La carretera que une Santa Cruz con Beni ya es escenario de la disputa. Un bloqueo instalado en el puente San Pablo, en la provincia Marbán, interrumpe el tránsito pese al despliegue de policías y militares y a las gestiones de una comisión negociadora enviada por el Ejecutivo.
La tensión alcanza incluso a las alcaldías, que dependen del diésel para operar maquinaria pesada y prestar servicios. Los contratos de aseo urbano, además, contienen tarifas vinculadas al precio de los carburantes, por lo que los municipios temen que el incremento termine convirtiéndose en una nueva presión sobre unas finanzas locales ya debilitadas.
El Gobierno ha autorizado ajustes en esos contratos, pero la medida no ha disipado la preocupación.
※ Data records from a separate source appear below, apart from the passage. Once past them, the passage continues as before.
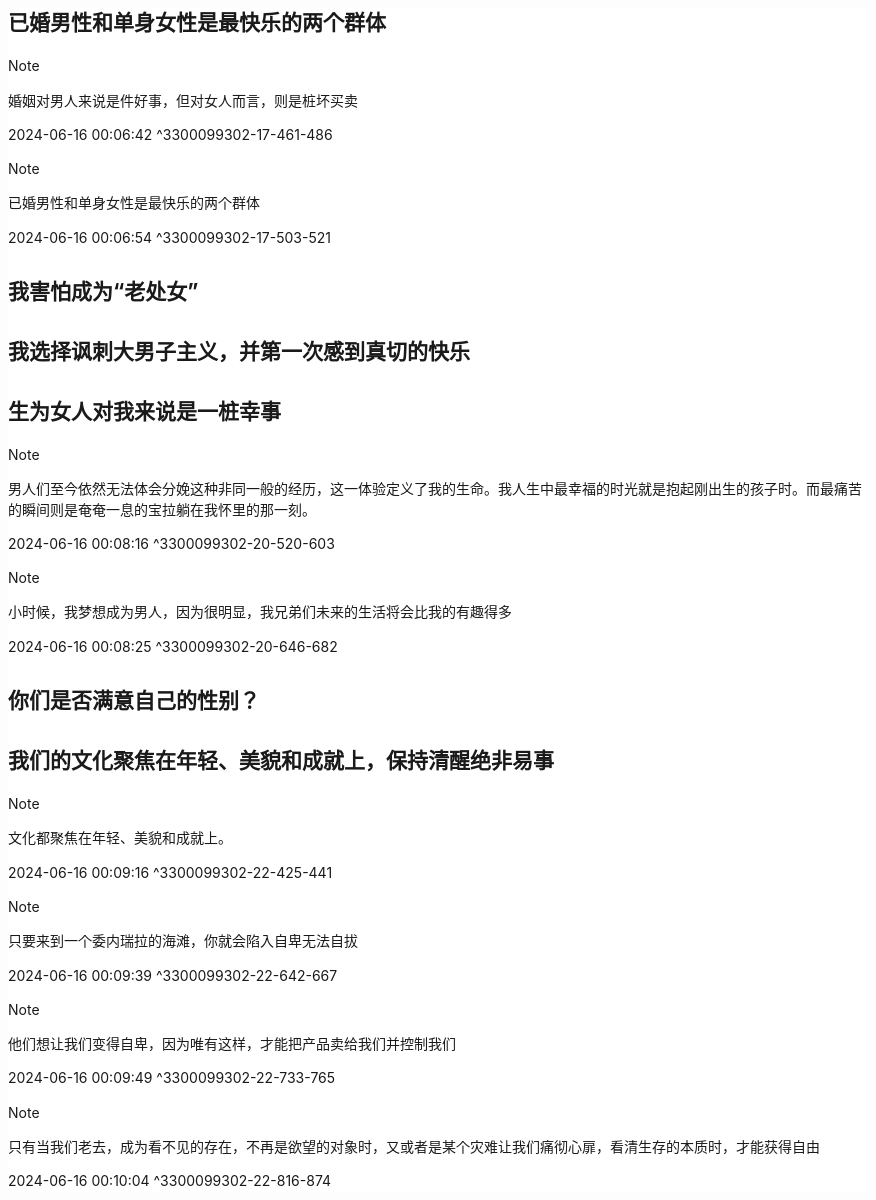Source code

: ## 已婚男性和单身女性是最快乐的两个群体

> [!NOTE] 
> 婚姻对男人来说是件好事，但对女人而言，则是桩坏买卖
> 
> 2024-06-16 00:06:42 ^3300099302-17-461-486

> [!NOTE] 
> 已婚男性和单身女性是最快乐的两个群体
> 
> 2024-06-16 00:06:54 ^3300099302-17-503-521

## 我害怕成为“老处女”

## 我选择讽刺大男子主义，并第一次感到真切的快乐

## 生为女人对我来说是一桩幸事

> [!NOTE] 
> 男人们至今依然无法体会分娩这种非同一般的经历，这一体验定义了我的生命。我人生中最幸福的时光就是抱起刚出生的孩子时。而最痛苦的瞬间则是奄奄一息的宝拉躺在我怀里的那一刻。
> 
> 2024-06-16 00:08:16 ^3300099302-20-520-603

> [!NOTE] 
> 小时候，我梦想成为男人，因为很明显，我兄弟们未来的生活将会比我的有趣得多
> 
> 2024-06-16 00:08:25 ^3300099302-20-646-682

## 你们是否满意自己的性别？

## 我们的文化聚焦在年轻、美貌和成就上，保持清醒绝非易事

> [!NOTE] 
> 文化都聚焦在年轻、美貌和成就上。
> 
> 2024-06-16 00:09:16 ^3300099302-22-425-441

> [!NOTE] 
> 只要来到一个委内瑞拉的海滩，你就会陷入自卑无法自拔
> 
> 2024-06-16 00:09:39 ^3300099302-22-642-667

> [!NOTE] 
> 他们想让我们变得自卑，因为唯有这样，才能把产品卖给我们并控制我们
> 
> 2024-06-16 00:09:49 ^3300099302-22-733-765

> [!NOTE] 
> 只有当我们老去，成为看不见的存在，不再是欲望的对象时，又或者是某个灾难让我们痛彻心扉，看清生存的本质时，才能获得自由
> 
> 2024-06-16 00:10:04 ^3300099302-22-816-874
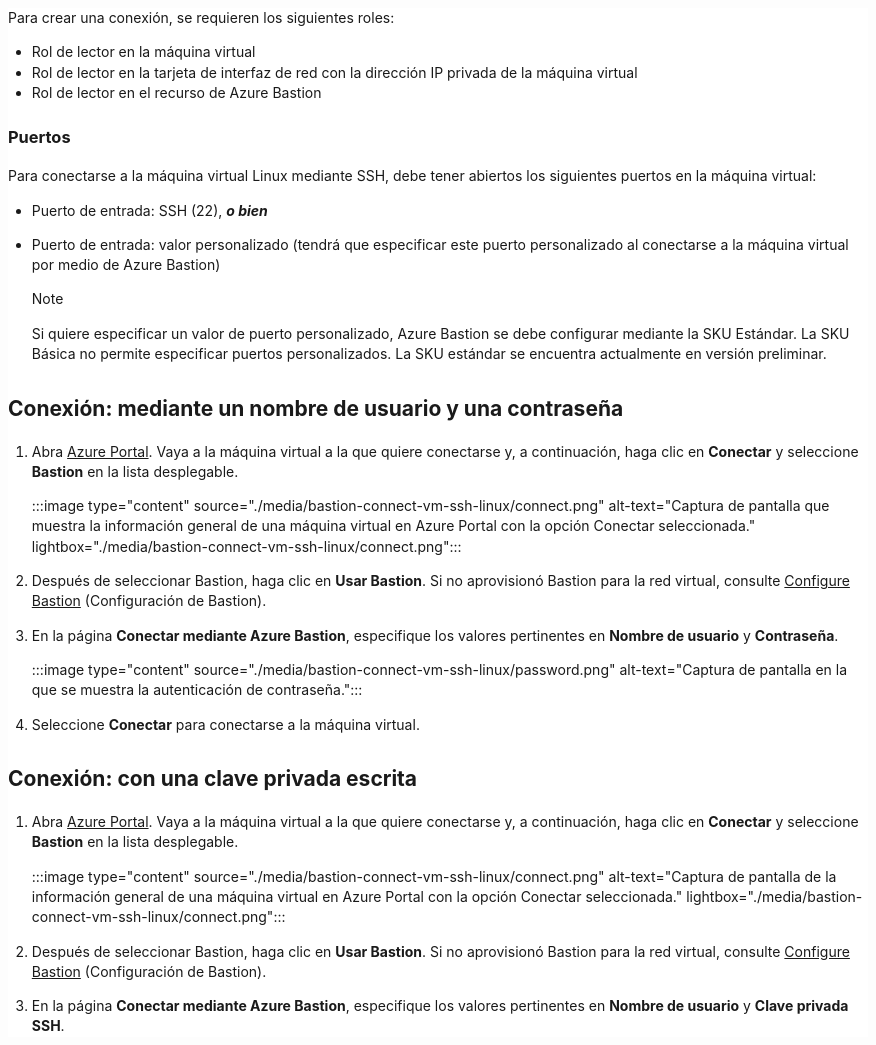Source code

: Para crear una conexión, se requieren los siguientes roles:

* Rol de lector en la máquina virtual
* Rol de lector en la tarjeta de interfaz de red con la dirección IP privada de la máquina virtual
* Rol de lector en el recurso de Azure Bastion

### <a name="ports"></a>Puertos

Para conectarse a la máquina virtual Linux mediante SSH, debe tener abiertos los siguientes puertos en la máquina virtual:

* Puerto de entrada: SSH (22), ***o bien***
* Puerto de entrada: valor personalizado (tendrá que especificar este puerto personalizado al conectarse a la máquina virtual por medio de Azure Bastion)

   > [!NOTE]
   > Si quiere especificar un valor de puerto personalizado, Azure Bastion se debe configurar mediante la SKU Estándar. La SKU Básica no permite especificar puertos personalizados. La SKU estándar se encuentra actualmente en versión preliminar.
   >

## <a name="connect-using-username-and-password"></a><a name="username"></a>Conexión: mediante un nombre de usuario y una contraseña

1. Abra [Azure Portal](https://portal.azure.com). Vaya a la máquina virtual a la que quiere conectarse y, a continuación, haga clic en **Conectar** y seleccione **Bastion** en la lista desplegable.

   :::image type="content" source="./media/bastion-connect-vm-ssh-linux/connect.png" alt-text="Captura de pantalla que muestra la información general de una máquina virtual en Azure Portal con la opción Conectar seleccionada." lightbox="./media/bastion-connect-vm-ssh-linux/connect.png":::

1. Después de seleccionar Bastion, haga clic en **Usar Bastion**. Si no aprovisionó Bastion para la red virtual, consulte [Configure Bastion](./quickstart-host-portal.md) (Configuración de Bastion).
1. En la página **Conectar mediante Azure Bastion**, especifique los valores pertinentes en **Nombre de usuario** y **Contraseña**.

   :::image type="content" source="./media/bastion-connect-vm-ssh-linux/password.png" alt-text="Captura de pantalla en la que se muestra la autenticación de contraseña.":::
1. Seleccione **Conectar** para conectarse a la máquina virtual.

## <a name="connect-manually-enter-a-private-key"></a><a name="privatekey"></a>Conexión: con una clave privada escrita

1. Abra [Azure Portal](https://portal.azure.com). Vaya a la máquina virtual a la que quiere conectarse y, a continuación, haga clic en **Conectar** y seleccione **Bastion** en la lista desplegable.

   :::image type="content" source="./media/bastion-connect-vm-ssh-linux/connect.png" alt-text="Captura de pantalla de la información general de una máquina virtual en Azure Portal con la opción Conectar seleccionada." lightbox="./media/bastion-connect-vm-ssh-linux/connect.png":::
1. Después de seleccionar Bastion, haga clic en **Usar Bastion**. Si no aprovisionó Bastion para la red virtual, consulte [Configure Bastion](./quickstart-host-portal.md) (Configuración de Bastion).
1. En la página **Conectar mediante Azure Bastion**, especifique los valores pertinentes en **Nombre de usuario** y **Clave privada SSH**.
La Central Obrera Boliviana también ha vuelto a levantar la voz. Su dirigente Mario Argollo advirtió que el encarecimiento del combustible afecta a las obras públicas, los municipios, la producción y la minería asalariada. El sindicalismo, que en junio había alcanzado un acuerdo con el Ejecutivo para poner fin a 53 días de bloqueos, vuelve a situarse frente al Gobierno.
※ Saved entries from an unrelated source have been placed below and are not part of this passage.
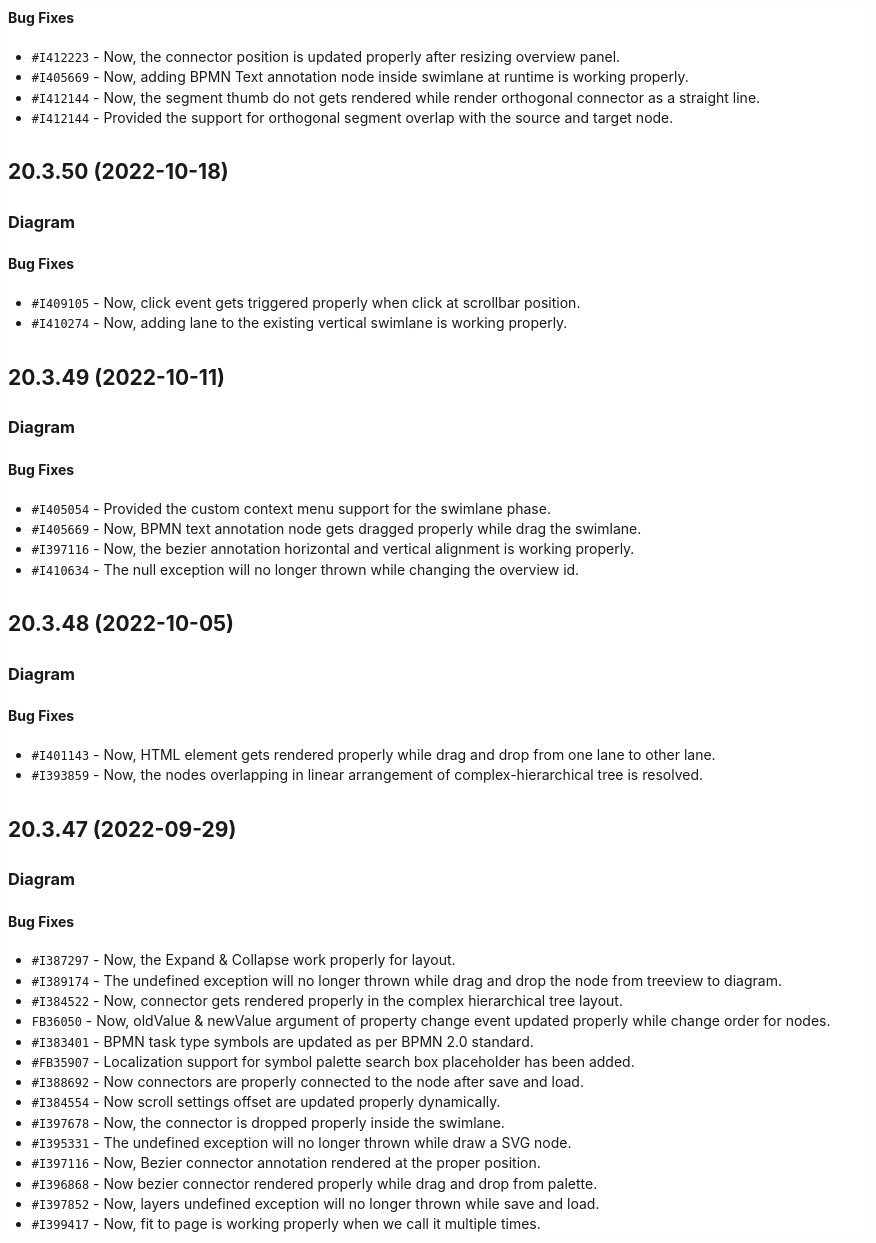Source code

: #### Bug Fixes

- `#I412223` - Now, the connector position is updated properly after resizing overview panel.
- `#I405669` - Now, adding BPMN Text annotation node inside swimlane at runtime is working properly.
- `#I412144` - Now, the segment thumb do not gets rendered while render orthogonal connector as a straight line.
- `#I412144` - Provided the support for orthogonal segment overlap with the source and target node.

## 20.3.50 (2022-10-18)

### Diagram

#### Bug Fixes

- `#I409105` - Now, click event gets triggered properly when click at scrollbar position.
- `#I410274` - Now, adding lane to the existing vertical swimlane is working properly.

## 20.3.49 (2022-10-11)

### Diagram

#### Bug Fixes

- `#I405054` - Provided the custom context menu support for the swimlane phase.
- `#I405669` - Now, BPMN text annotation node gets dragged properly while drag the swimlane.
- `#I397116` - Now, the bezier annotation horizontal and vertical alignment is working properly.
- `#I410634` - The null exception will no longer thrown while changing the overview id.

## 20.3.48 (2022-10-05)

### Diagram

#### Bug Fixes

- `#I401143` - Now, HTML element gets rendered properly while drag and drop from one lane to other lane.
- `#I393859` - Now, the nodes overlapping in linear arrangement of complex-hierarchical tree is resolved.

## 20.3.47 (2022-09-29)

### Diagram

#### Bug Fixes

- `#I387297` - Now, the Expand & Collapse work properly for layout.
- `#I389174` - The undefined exception will no longer thrown while drag and drop the node from treeview to diagram.
- `#I384522` - Now, connector gets rendered properly in the complex hierarchical tree layout.
- `FB36050` - Now, oldValue & newValue argument of property change event updated properly while change order for nodes.
- `#I383401` - BPMN task type symbols are updated as per BPMN 2.0 standard.
- `#FB35907` - Localization support for symbol palette search box placeholder has been added.
- `#I388692` - Now connectors are properly connected to the node after save and load.
- `#I384554` - Now scroll settings offset are updated properly dynamically.
- `#I397678` - Now, the connector is dropped properly inside the swimlane.
- `#I395331` - The undefined exception will no longer thrown while draw a SVG node.
- `#I397116` - Now, Bezier connector annotation rendered at the proper position.
- `#I396868` - Now bezier connector rendered properly while drag and drop from palette.
- `#I397852` - Now, layers undefined exception will no longer thrown while save and load.
- `#I399417` - Now, fit to page is working properly when we call it multiple times.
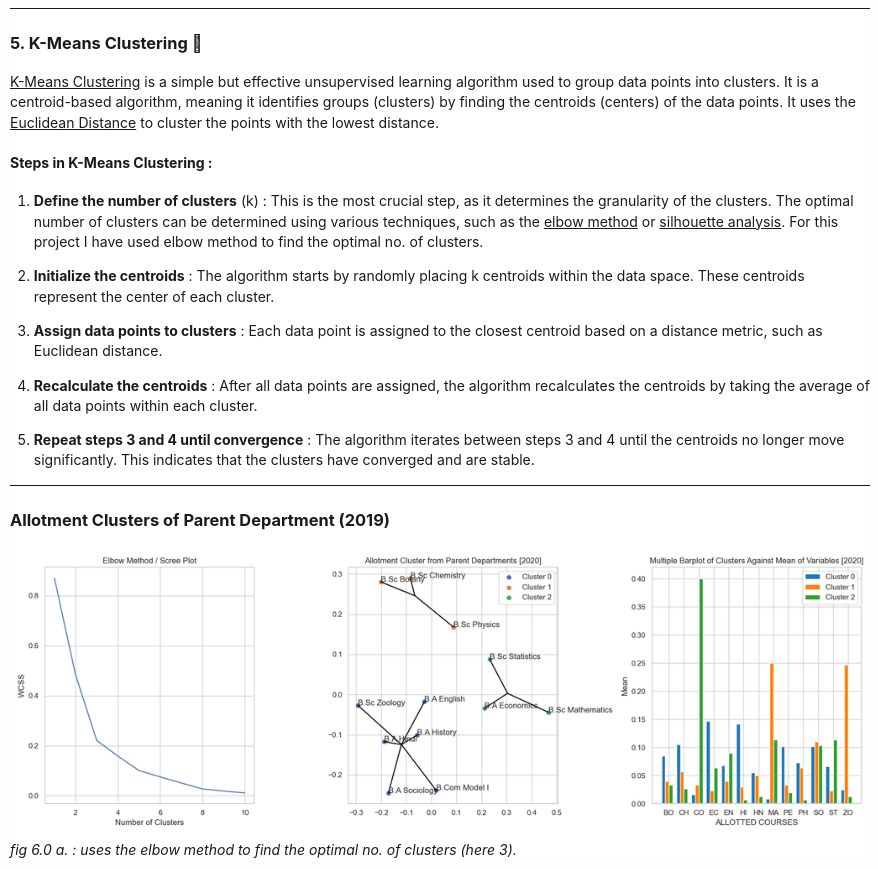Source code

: ***

### **5. K-Means Clustering** 💭

[K-Means Clustering](https://www.javatpoint.com/k-means-clustering-algorithm-in-machine-learning "See Online💡") is a simple but effective unsupervised learning algorithm used to group data points into clusters. It is a centroid-based algorithm, meaning it identifies groups (clusters) by finding the centroids (centers) of the data points. It uses the [Euclidean Distance](https://www.britannica.com/science/Euclidean-distance "See definition💡") to cluster the points with the lowest distance.

#### **Steps in K-Means Clustering :**
1.  **Define the number of clusters** (k) :
This is the most crucial step, as it determines the granularity of the clusters. The optimal number of clusters can be determined using various techniques, such as the [elbow method](https://www.geeksforgeeks.org/elbow-method-for-optimal-value-of-k-in-kmeans/ "See Definintion 💡") or [silhouette analysis](https://www.geeksforgeeks.org/silhouette-algorithm-to-determine-the-optimal-value-of-k/?ref=ml_lbp "See Online 💡"). For this project I have used elbow method to find the optimal no. of clusters.

2. **Initialize the centroids** :
The algorithm starts by randomly placing k centroids within the data space. These centroids represent the center of each cluster.

3. **Assign data points to clusters** :
Each data point is assigned to the closest centroid based on a distance metric, such as Euclidean distance.

4. **Recalculate the centroids** :
After all data points are assigned, the algorithm recalculates the centroids by taking the average of all data points within each cluster.

5. **Repeat steps 3 and 4 until convergence** :
The algorithm iterates between steps 3 and 4 until the centroids no longer move significantly. This indicates that the clusters have converged and are stable.

***

### **Allotment Clusters of Parent Department (2019)**
![Cluster Plot](Charts/Cluster-plots/par-cluster-allot-20.png)
*fig 6.0 a. : uses the elbow method to find the optimal no. of clusters (here 3).*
La escena resulta especialmente delicada porque Bolivia todavía vive bajo un estado de excepción decretado el 20 de junio, después de semanas de protestas que exigían la salida del presidente Rodrigo Paz. La medida tiene una vigencia de 90 días y permite la intervención de las Fuerzas Armadas para garantizar la libre circulación.
Aramayo ya habla de ampliar ese régimen excepcional si continúan los bloqueos. Para el Gobierno, algunas protestas amenazan el Estado de derecho y la estabilidad democrática. Para los sectores movilizados, el decreto del diésel es la expresión más visible de un ajuste que amenaza con encarecer una economía que ya soporta una fuerte presión.
El dilema es difícil de ocultar. Bolivia necesita dinero y debe ordenar sus cuentas, pero cada paso del ajuste abre una nueva grieta social. El Gobierno busca convencer de que el sacrificio es inevitable; sus adversarios responden que son ellos quienes pagarán la factura.
La admisión de que el decreto está vinculado a las condiciones del FMI añade una pieza decisiva al rompecabezas. El diésel ya no es solamente una cuestión de precios, subsidios o contrabando. Es también parte de la negociación de Bolivia con los organismos financieros internacionales y del intento de Paz de sacar al país de una crisis fiscal que amenaza con convertirse en una crisis política.